__PROBLEM TO SOLVE__.
Output the data word for word, dropping every image.

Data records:

========================================================================

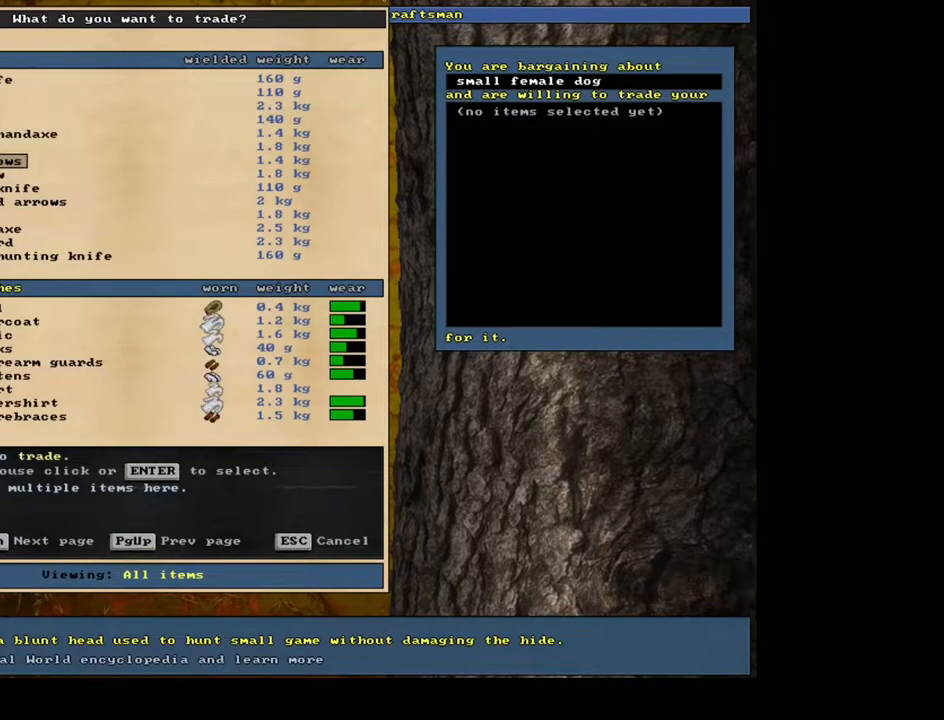
{"keys": [], "mouse": [], "events": [[200, "up", "down"], [300, "up", "up"]]}
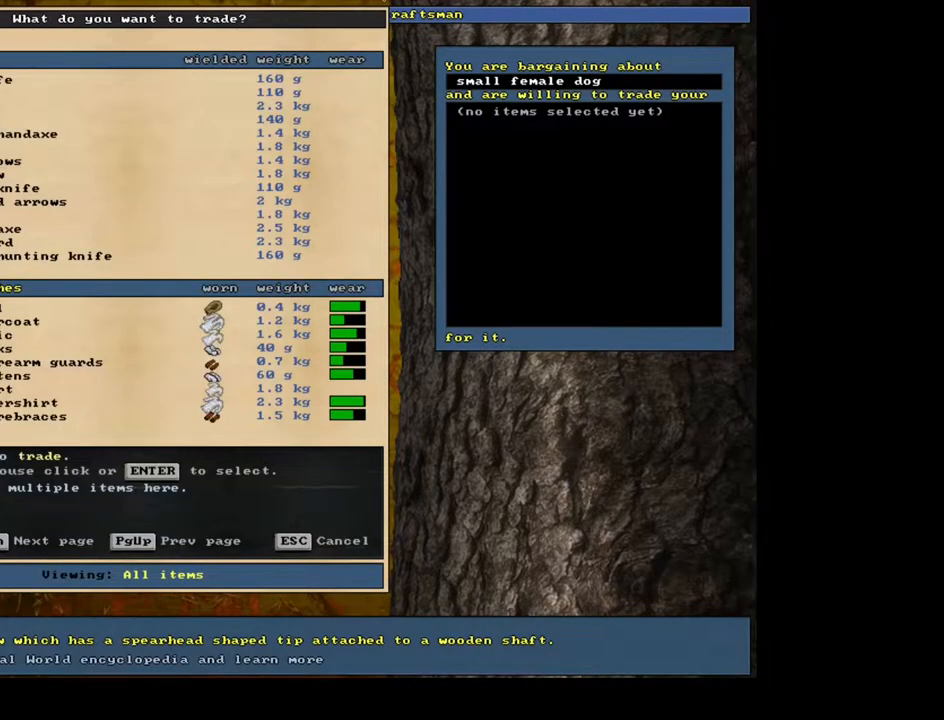
{"keys": [], "mouse": [], "events": [[433, "down", "down"], [483, "down", "up"]]}
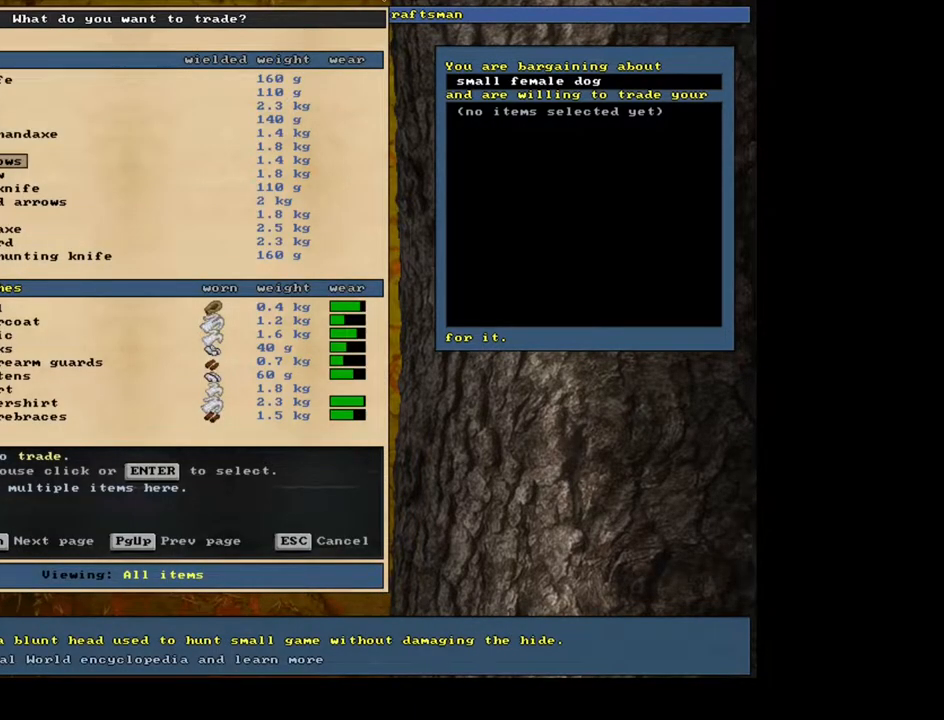
{"keys": [], "mouse": [], "events": [[383, "down", "down"], [483, "down", "up"]]}
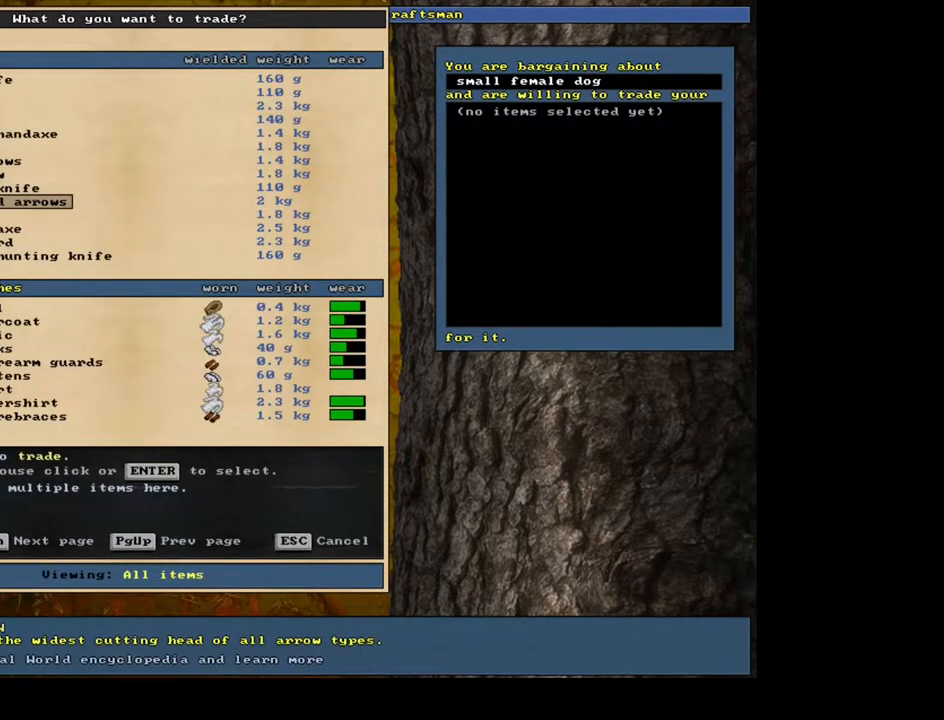
{"keys": [], "mouse": [], "events": [[133, "return", "down"], [217, "return", "up"]]}
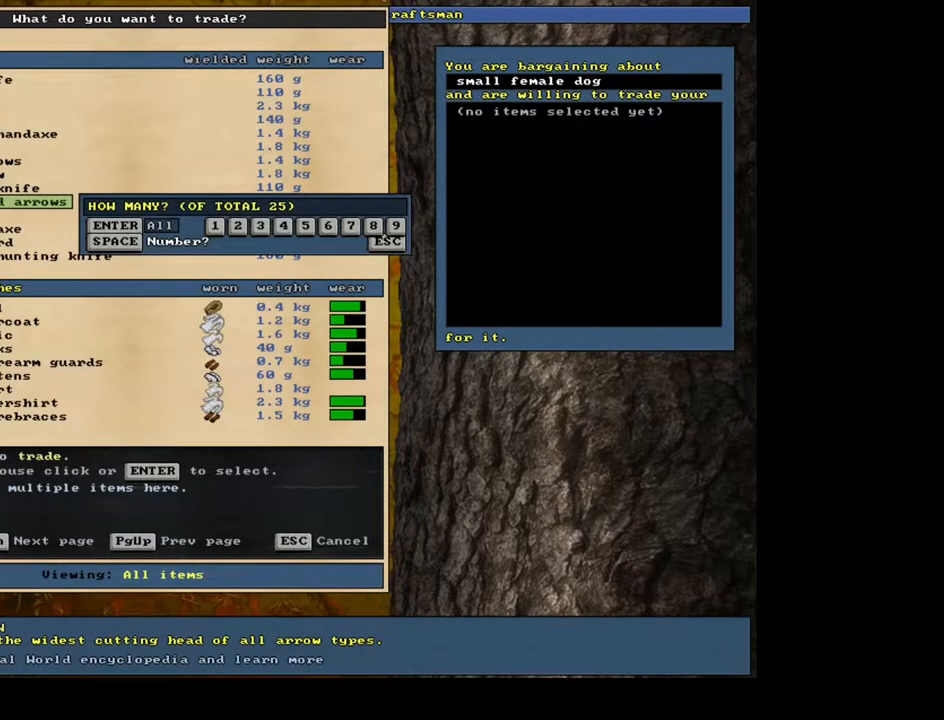
{"keys": [], "mouse": [], "events": []}
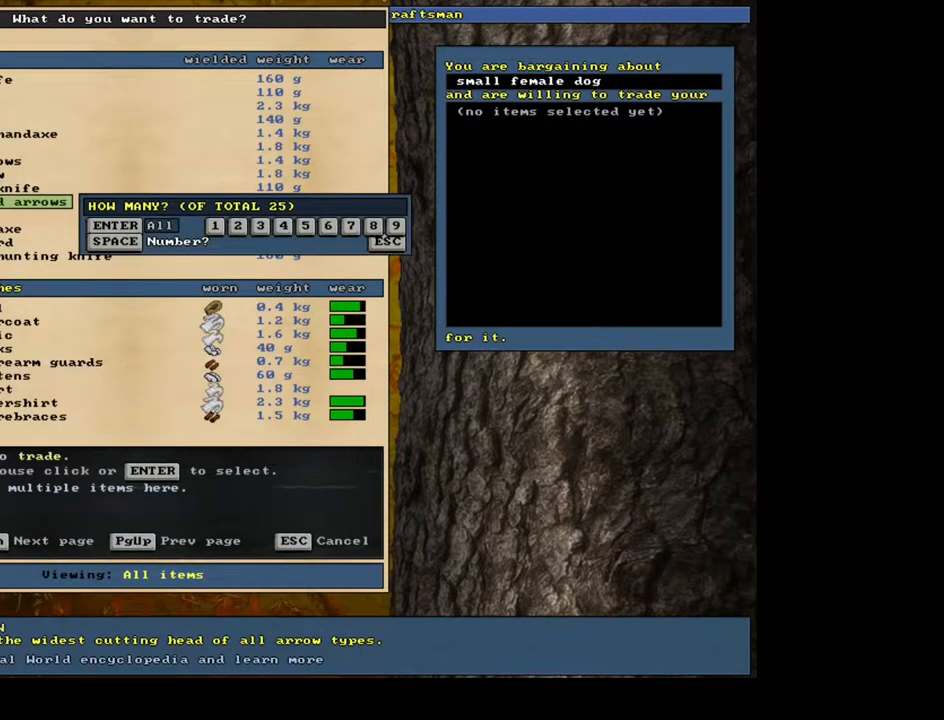
{"keys": ["space"], "mouse": [], "events": [[233, "3", "down"], [333, "3", "up"], [483, "space", "down"]]}
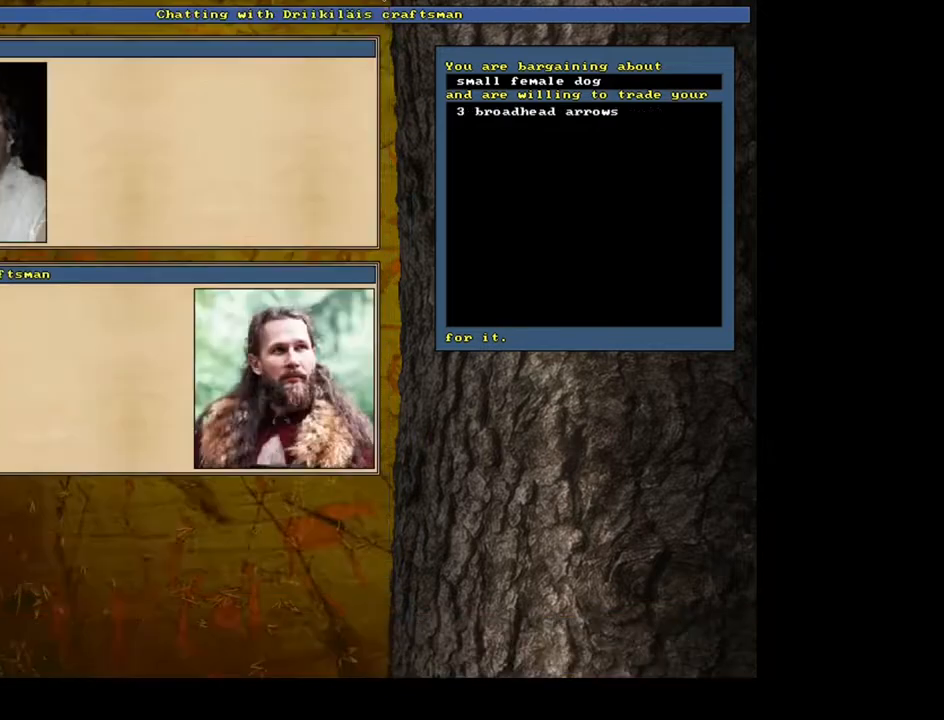
{"keys": [], "mouse": [], "events": [[83, "space", "up"]]}
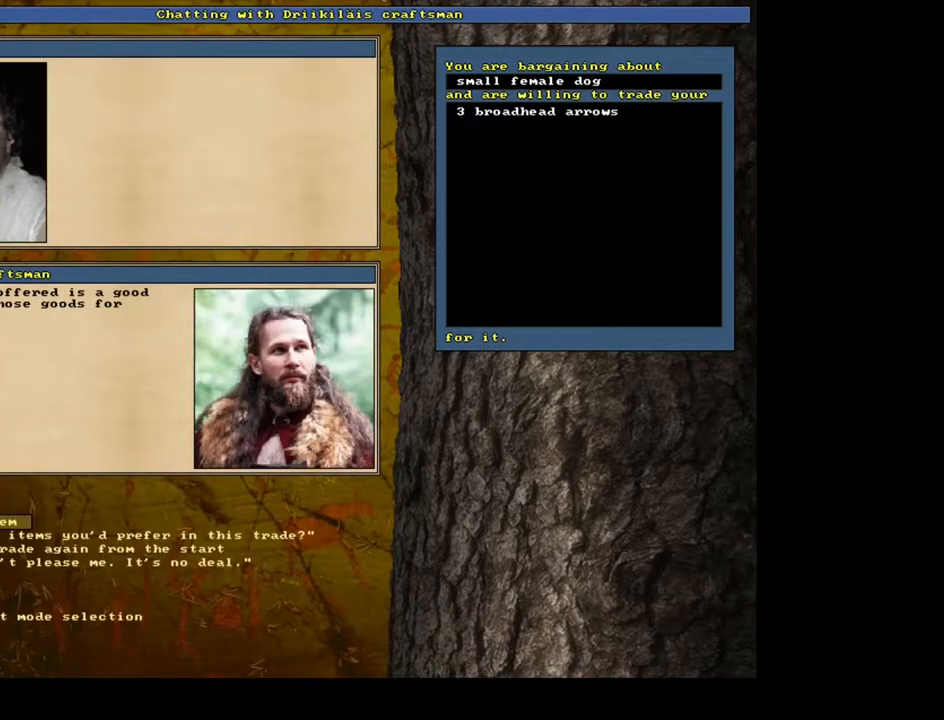
{"keys": [], "mouse": [], "events": [[367, "return", "down"], [433, "return", "up"]]}
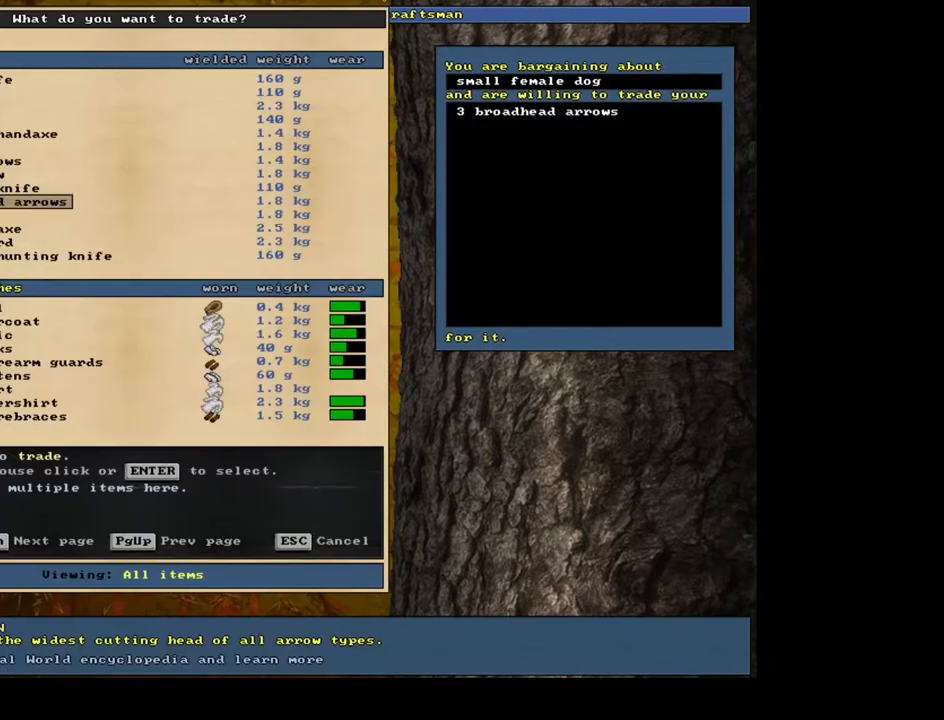
{"keys": ["space"], "mouse": [], "events": [[50, "return", "down"], [133, "return", "up"], [233, "3", "down"], [367, "3", "up"], [450, "space", "down"]]}
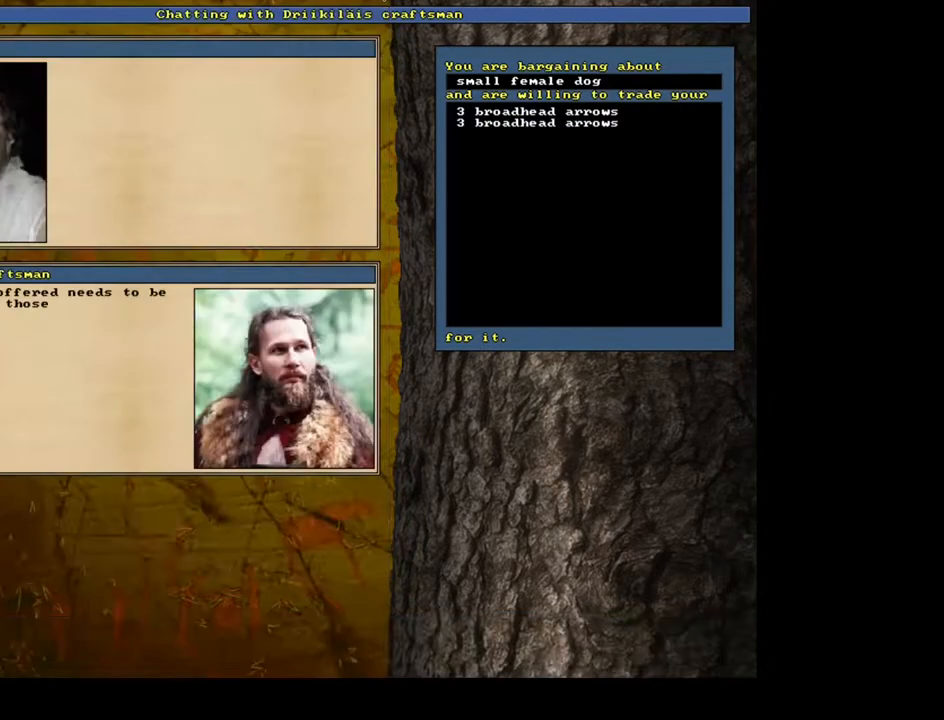
{"keys": [], "mouse": [], "events": [[83, "space", "up"]]}
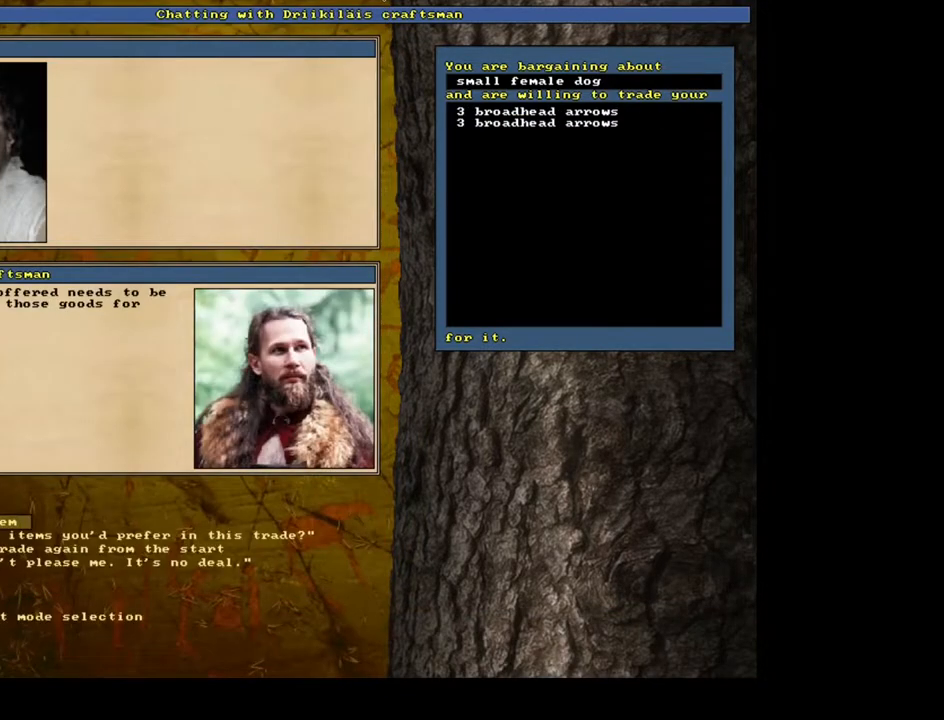
{"keys": [], "mouse": [], "events": []}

========================================================================

__SOLUTION FOR THIS PROBLEM__.
{"keys": [], "mouse": [], "events": [[200, "up", "down"], [300, "up", "up"]]}
{"keys": [], "mouse": [], "events": [[433, "down", "down"], [483, "down", "up"]]}
{"keys": [], "mouse": [], "events": [[383, "down", "down"], [483, "down", "up"]]}
{"keys": [], "mouse": [], "events": [[133, "return", "down"], [217, "return", "up"]]}
{"keys": [], "mouse": [], "events": []}
{"keys": ["space"], "mouse": [], "events": [[233, "3", "down"], [333, "3", "up"], [483, "space", "down"]]}
{"keys": [], "mouse": [], "events": [[83, "space", "up"]]}
{"keys": [], "mouse": [], "events": [[367, "return", "down"], [433, "return", "up"]]}
{"keys": ["space"], "mouse": [], "events": [[50, "return", "down"], [133, "return", "up"], [233, "3", "down"], [367, "3", "up"], [450, "space", "down"]]}
{"keys": [], "mouse": [], "events": [[83, "space", "up"]]}
{"keys": [], "mouse": [], "events": []}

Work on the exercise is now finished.